Gold fell on Friday to hit its lowest in a week, with stock markets climbing and the dollar firming after upbeat U.S. private sector job figures appeared to boost the prospects for an interest rate hike this month.
Investors will be looking for further clues on the timing of rate rises in U.S. non-farm payroll data due later in the day.
Spot gold had dropped 0.3% to $1,262.10 per ounce by 0738 GMT. It earlier touched its weakest since May 26 at $1,258.60. Gold has fallen 0.4% for the week and could register its first weekly decline in four weeks.
U.S. gold futures fell 0.5% to $1,264.40 an ounce.
“A stronger dollar and firming U.S. equity markets, along with weaker oil are all headwinds that could hamper gold’s advance over the short-term,” said INTL FCStone analyst Edward Meir.
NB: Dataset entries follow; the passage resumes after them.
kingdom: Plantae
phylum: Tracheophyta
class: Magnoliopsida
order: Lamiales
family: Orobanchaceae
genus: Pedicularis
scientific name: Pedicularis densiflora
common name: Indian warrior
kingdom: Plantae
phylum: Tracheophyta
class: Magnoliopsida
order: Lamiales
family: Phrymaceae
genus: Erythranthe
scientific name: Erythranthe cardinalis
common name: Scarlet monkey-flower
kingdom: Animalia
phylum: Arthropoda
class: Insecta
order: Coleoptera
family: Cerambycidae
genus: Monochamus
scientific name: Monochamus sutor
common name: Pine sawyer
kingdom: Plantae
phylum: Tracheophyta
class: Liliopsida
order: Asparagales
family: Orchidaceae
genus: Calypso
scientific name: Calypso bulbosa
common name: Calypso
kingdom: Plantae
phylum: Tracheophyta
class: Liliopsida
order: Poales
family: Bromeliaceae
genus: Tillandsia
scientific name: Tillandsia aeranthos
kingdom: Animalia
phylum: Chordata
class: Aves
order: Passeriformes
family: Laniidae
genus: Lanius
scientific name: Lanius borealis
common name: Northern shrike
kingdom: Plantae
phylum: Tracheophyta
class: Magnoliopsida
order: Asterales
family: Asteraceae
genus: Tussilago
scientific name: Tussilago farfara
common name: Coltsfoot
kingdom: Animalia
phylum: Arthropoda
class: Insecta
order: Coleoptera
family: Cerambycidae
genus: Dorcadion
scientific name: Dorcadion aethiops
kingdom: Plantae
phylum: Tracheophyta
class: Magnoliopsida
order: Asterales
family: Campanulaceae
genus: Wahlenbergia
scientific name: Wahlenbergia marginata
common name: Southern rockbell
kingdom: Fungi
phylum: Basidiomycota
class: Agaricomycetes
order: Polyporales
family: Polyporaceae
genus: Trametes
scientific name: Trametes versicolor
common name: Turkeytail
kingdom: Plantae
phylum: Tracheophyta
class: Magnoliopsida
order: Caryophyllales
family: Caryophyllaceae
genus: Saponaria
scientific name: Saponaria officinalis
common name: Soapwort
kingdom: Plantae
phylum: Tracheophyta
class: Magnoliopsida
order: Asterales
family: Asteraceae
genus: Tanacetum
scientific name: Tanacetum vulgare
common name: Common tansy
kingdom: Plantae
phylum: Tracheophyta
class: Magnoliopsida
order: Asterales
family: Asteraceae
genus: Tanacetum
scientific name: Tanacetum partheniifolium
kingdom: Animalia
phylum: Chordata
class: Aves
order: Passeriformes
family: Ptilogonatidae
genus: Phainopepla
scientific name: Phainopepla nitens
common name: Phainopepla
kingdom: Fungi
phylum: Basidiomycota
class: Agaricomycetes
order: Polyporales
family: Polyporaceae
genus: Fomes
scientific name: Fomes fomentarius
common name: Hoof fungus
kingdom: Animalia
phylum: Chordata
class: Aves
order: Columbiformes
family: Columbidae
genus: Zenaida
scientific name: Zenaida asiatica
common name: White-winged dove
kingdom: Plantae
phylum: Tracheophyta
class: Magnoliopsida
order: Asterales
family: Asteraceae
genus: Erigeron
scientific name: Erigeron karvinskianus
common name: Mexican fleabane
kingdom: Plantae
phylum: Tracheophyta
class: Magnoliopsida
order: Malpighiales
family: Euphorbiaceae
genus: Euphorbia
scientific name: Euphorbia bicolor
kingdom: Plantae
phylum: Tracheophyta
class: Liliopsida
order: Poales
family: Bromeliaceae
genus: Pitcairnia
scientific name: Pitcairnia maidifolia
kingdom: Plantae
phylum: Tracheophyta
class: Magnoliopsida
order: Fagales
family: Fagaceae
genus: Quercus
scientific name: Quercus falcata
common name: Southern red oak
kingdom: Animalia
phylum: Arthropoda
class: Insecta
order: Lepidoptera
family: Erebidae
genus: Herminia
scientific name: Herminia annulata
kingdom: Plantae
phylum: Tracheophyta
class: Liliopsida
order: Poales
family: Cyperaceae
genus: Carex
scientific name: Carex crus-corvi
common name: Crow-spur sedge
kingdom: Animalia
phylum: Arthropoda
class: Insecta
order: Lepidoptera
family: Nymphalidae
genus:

“But on the flip side, the fact that prices have not dropped significantly so far suggests that funds continue to buy the dips.”
U.S. factory activity ticked up in May after slowing for two straight months and private employers stepped up hiring, suggesting the economy is regaining speed after struggling at the start of the year.
Federal funds futures implied traders saw a 96% chance the U.S. central bank would increase key overnight borrowing costs by a quarter point, to 1.00-1.25%, at its June 13-14 policy meeting, CME Group’s FedWatch program showed.
Fed Governor Jerome Powell said the U.S. economy was “healthy” and the central bank should continue to edge towards a more normal footing after nearly a decade of crisis-era stimulus.
Higher interest rates put pressure on gold prices by increasing the opportunity cost of holding non-yielding bullion.
“We are bearish on gold short-term into the Fed hike. There is good room to fallback to $1,200 within the next three months,” said Dominic Schnider at UBS Wealth Management in Hong Kong.
“The world economy is still in good shape, people are risk-on, inflation is leveling off, there is no real big inflation threat anymore, policy is normalizing still.”
In the wider markets, global stocks hit a record high on Friday and Asian markets rose to their best levels in more than two years, while the dollar marked a one-week high against the yen.
Among other precious metals, palladium touched its strongest since May 1 at $828.90 earlier in the day. It has gained 4.6% this week and is on track for its best weekly performance since the week ended March 24.
Silver was down 0.7% for the week and platinum 2.6%. Both are heading for their first weekly decline in four.